INSTRUCTION A:
Answer these questions about the post on being robbed:
(i) What is the new word of the day given in the heading?
(ii) How much money, in Argentine pesos, does the writer currently have?
(iii) By what day must the student visa be paid for?

PASSAGE TO READ:
[Start of Attachment]

Wednesday, August 25, 2010

New word of the day: "robado"

At some point, all good things come to an end.  In this case, it was time passed during which I hadn't been robbed.  Unfortunately, Monday night my wallet and camera were victims of what I personally believe is "the curse of 2010."  Considering I began the current year by being robbed on the train back to school, I'm actually not too shocked that something like this happened.  Sure, we'd been told all the horror stories of people getting phones stolen from pockets on the subway, wallets from unzipped purses on the bus, even Ipods snatched by motorists while walking on the street.  But I just always thought that happened to stupid, oblivious people.  I thought that I was a master traveler, able to conduct myself appropriately in public and not have "TOURIST" plastered on my forehead.  Clearly, I was wrong, either about the typical robbery victim, or the perception I have about my travel savviness.  Or both.  I certainly misjudged what sort of travel mishaps I would encounter down here, as I did not bring any extra ATM cards with me or traveler's checks, and therefore currently have AR$ 92.90 to my name (that's about $23.00).  Thankfully my parents are already on top of it and have another debit card on it's way, but who knows exactly how long that will take.  Add on the fact that I have a bit of a looming deadline in the form of paying for my student visa by Monday, and one could say that I'm just a tad anxious right now.

[End of Attachment]

SUPPLIED DATA:
[Start of Attachment]

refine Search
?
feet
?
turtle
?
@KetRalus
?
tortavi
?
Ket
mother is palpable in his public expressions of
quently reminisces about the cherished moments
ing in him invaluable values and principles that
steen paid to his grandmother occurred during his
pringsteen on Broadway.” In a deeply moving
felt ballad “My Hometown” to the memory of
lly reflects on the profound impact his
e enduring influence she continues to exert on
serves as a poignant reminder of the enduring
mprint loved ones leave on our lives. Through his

[End of Attachment]

INSTRUCTION B: Print the rows unchanged, starting from their first line up to and including the line that contains "steen paid to".

EXPECTED ANSWER A:
(i) "robado"
(ii) AR$ 92.90
(iii) Monday

EXPECTED ANSWER B:
refine Search
?
feet
?
turtle
?
@KetRalus
?
tortavi
?
Ket
mother is palpable in his public expressions of
quently reminisces about the cherished moments
ing in him invaluable values and principles that
steen paid to his grandmother occurred during his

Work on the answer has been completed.